Automakers grapple with New-Age dilemma: software or hardware?

Ford Sync
A somewhat older but no less relevant article by Bill Visnic on how automakers are diverging around the question of how to approach the onboard “infotainment” revolution.

“For each OEM, the basic decision about infotainment is this: whether to “embed” most of the enabling hardware and software for wireless communications into the infrastructure of the vehicle, essentially creating their own mobile devices — or to minimize such integration and concentrate on producing the best possible interfaces with cell phones, smart phones and other devices consumers already are using and bringing into the vehicle.

Ford sits more or less at one end of the spectrum with Sync, whose strength on a practical and marketing basis seems to be that the system makes it easy to use already-favorite wireless devices and programs in Ford’s cars. […]

On the other end of the scale is GM, which committed itself mainly to an embedded strategy nearly two decades ago with OnStar, building the service into its vehicles — and basically has stuck with that approach since then.”

In setting its strategy, Viscnic says, each OEM is wrestling with the following realities:

  • The demographics of the customer: Unanimously, OEMs see interest in heavily embedded devices and systems being stronger with older people and higher in luxury segments.
     
  • The rate of change: Automakers have long had difficulty keeping up with the incredibly fast pace of change in digital technology compared with the relatively slow speed at which new systems and technologies take root in vehicles and with the overall product cycle of cars. But now the tension is getting worse.
     
  • The ubiquity of mobile devices: Seventy percent of mobile-phone use occurs inside vehicles, so “a responsible OEM” must consider how consumers interact with handsets and other peripherals in the vehicle.

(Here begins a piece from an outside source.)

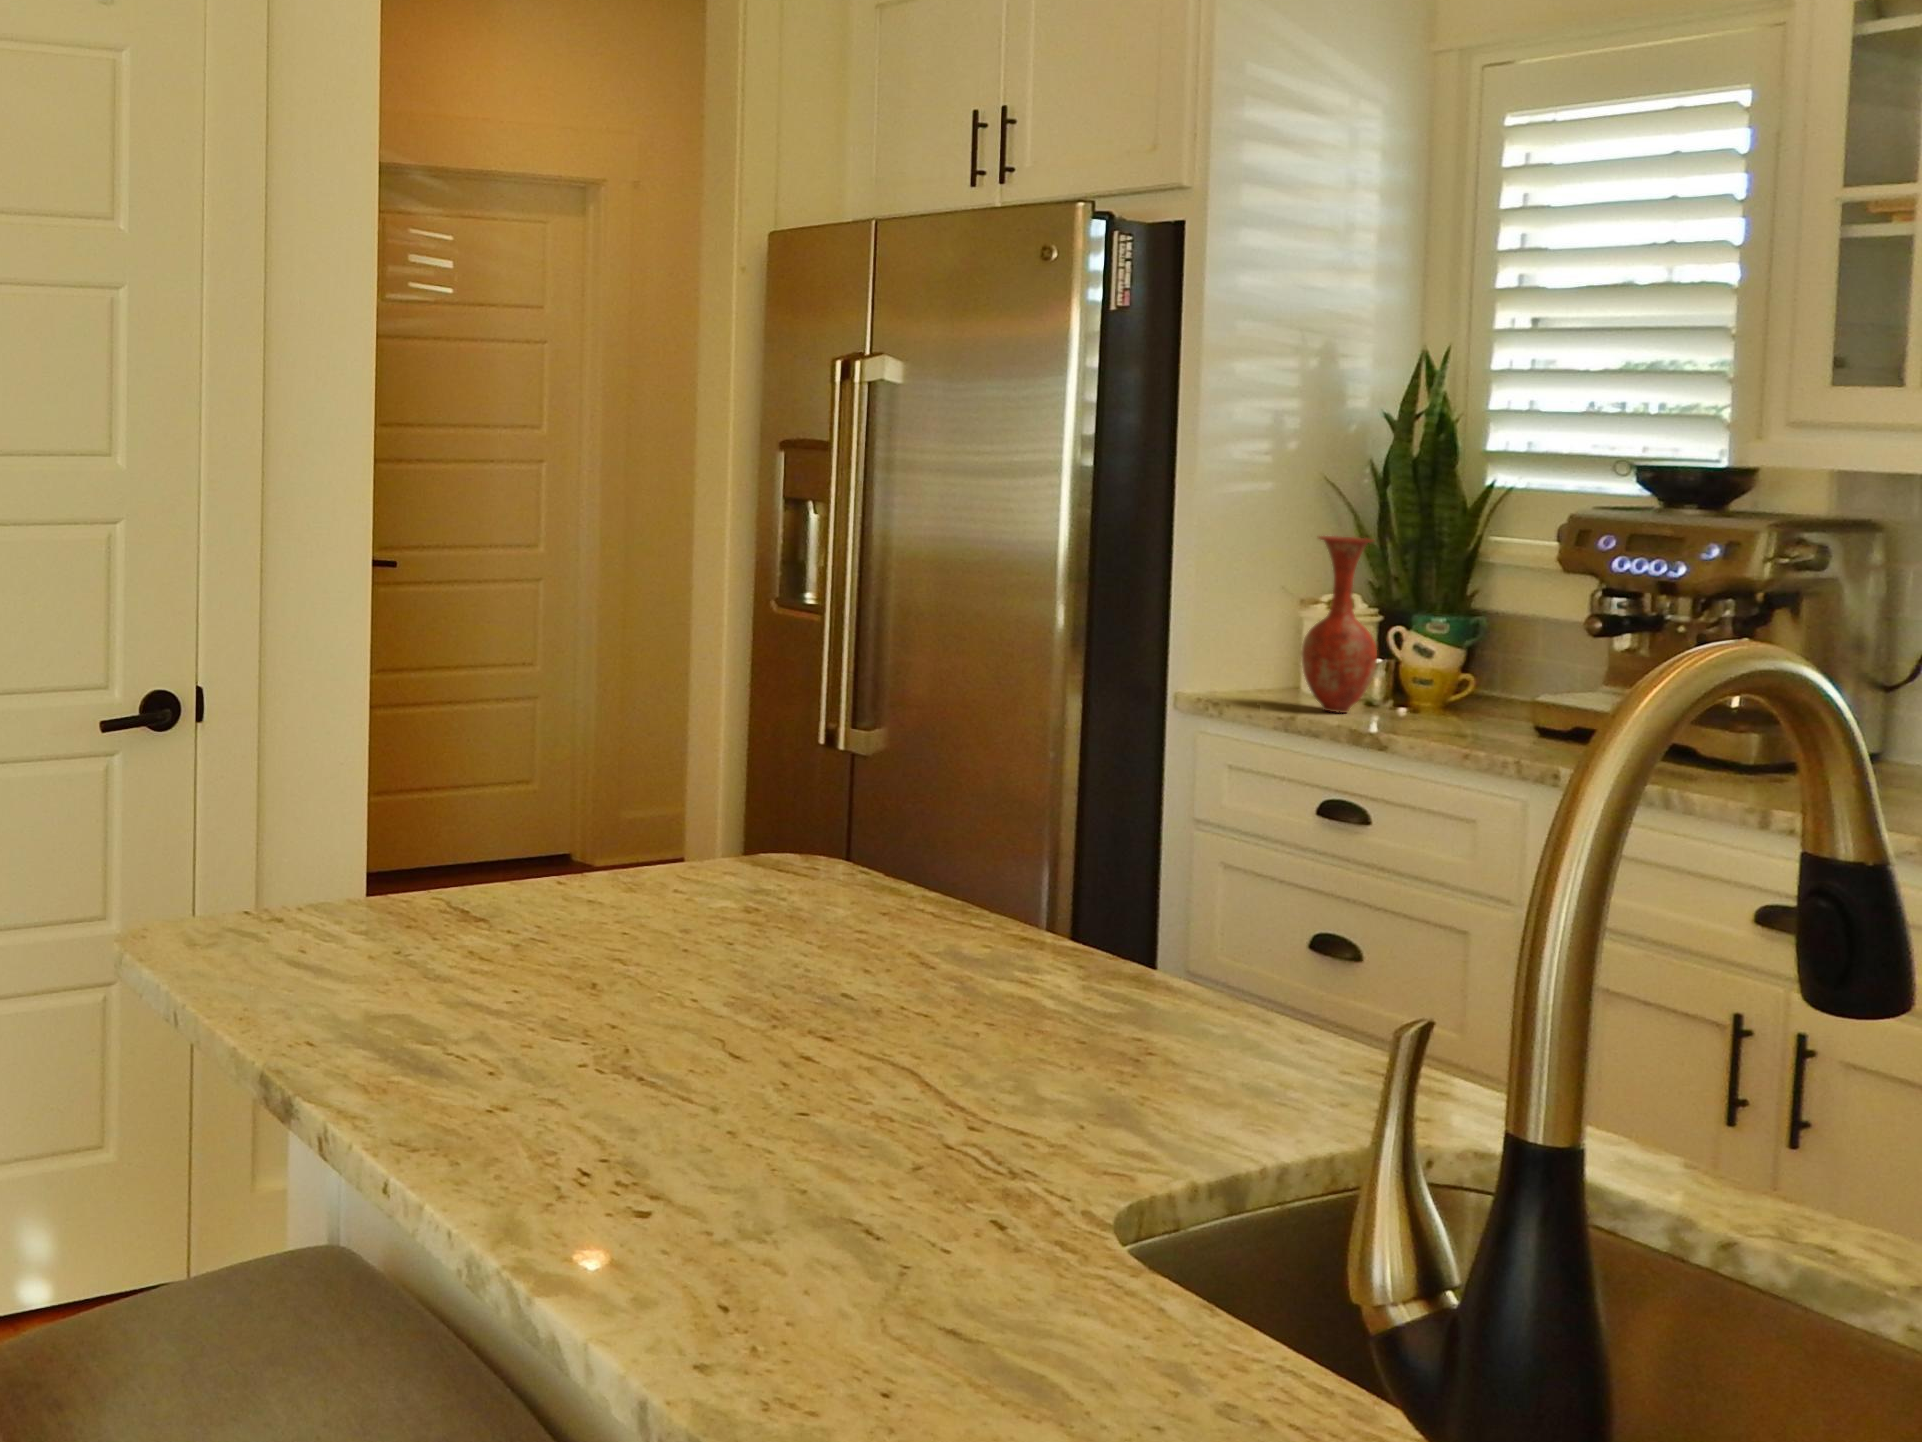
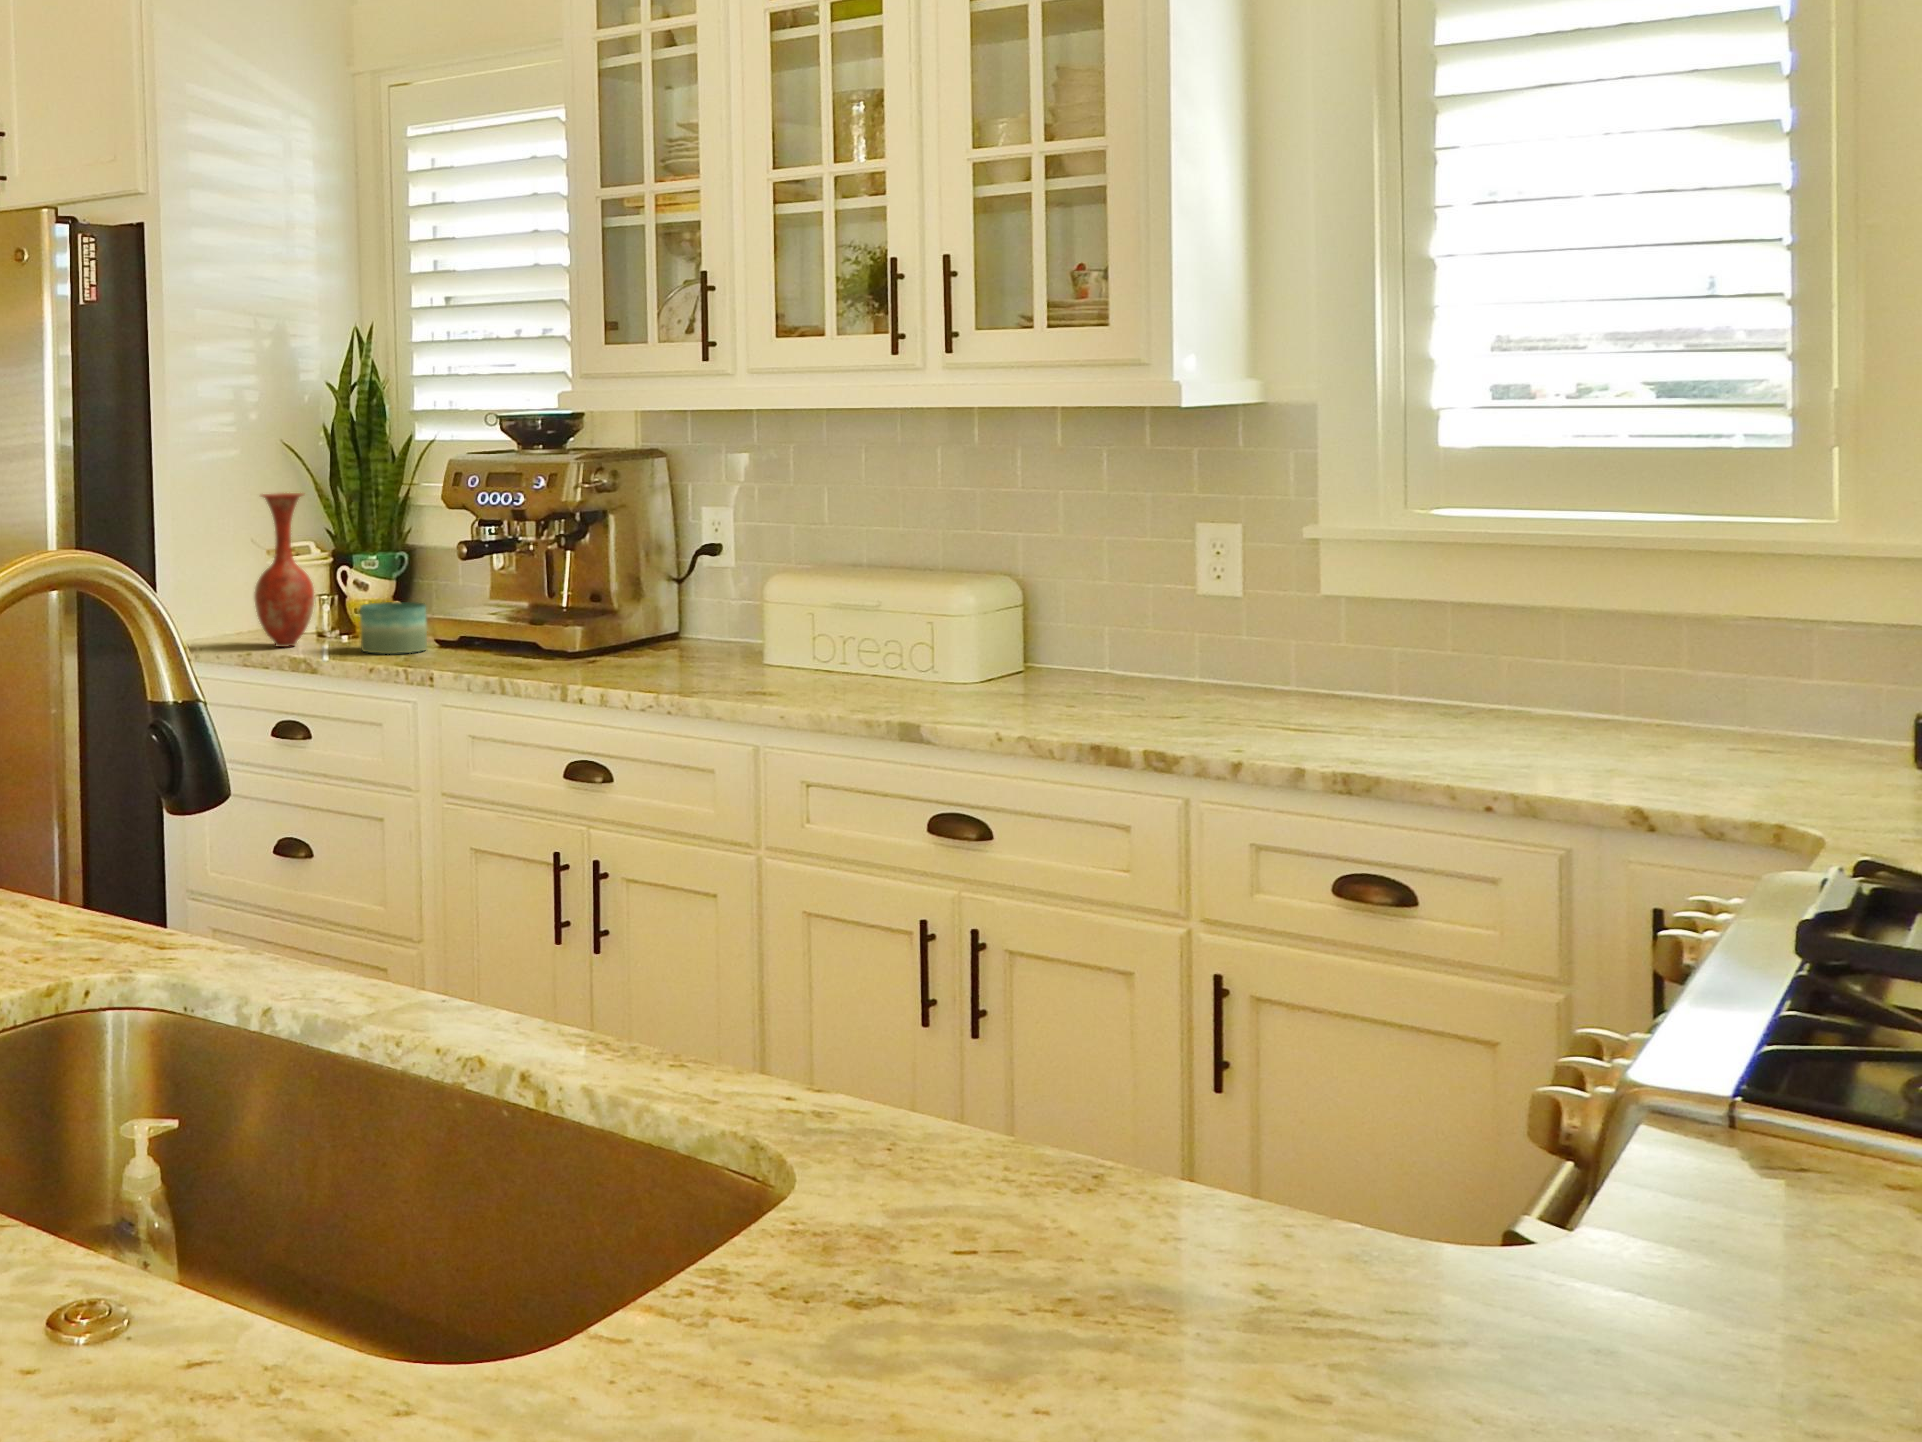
candle: none [1438,674,1530,738] -> present [360,602,427,654]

Yet smart phones at this point comprise only about 20 percent of the mobile-phone market.
     
  • The tyranny of apps: Consumers increasingly expect to be able to use all their favorite websites and apps on their smart phones in the vehicle even if it isn’t safe for them to do so while driving.
     
  • The issue of redundancy: One of the big advantages of a tethered system is it doesn’t require users of onboard infotainment services to subscribe to another wireless service, such as OnStar or Safety Connect.
     
  • The robustness of onboard systems: For what safety services promote and offer, they really can’t depend on brought-in mobile devices.
     
  • The role of safety: The issue of how infotainment affects driver and passenger safety is on everyone’s lips.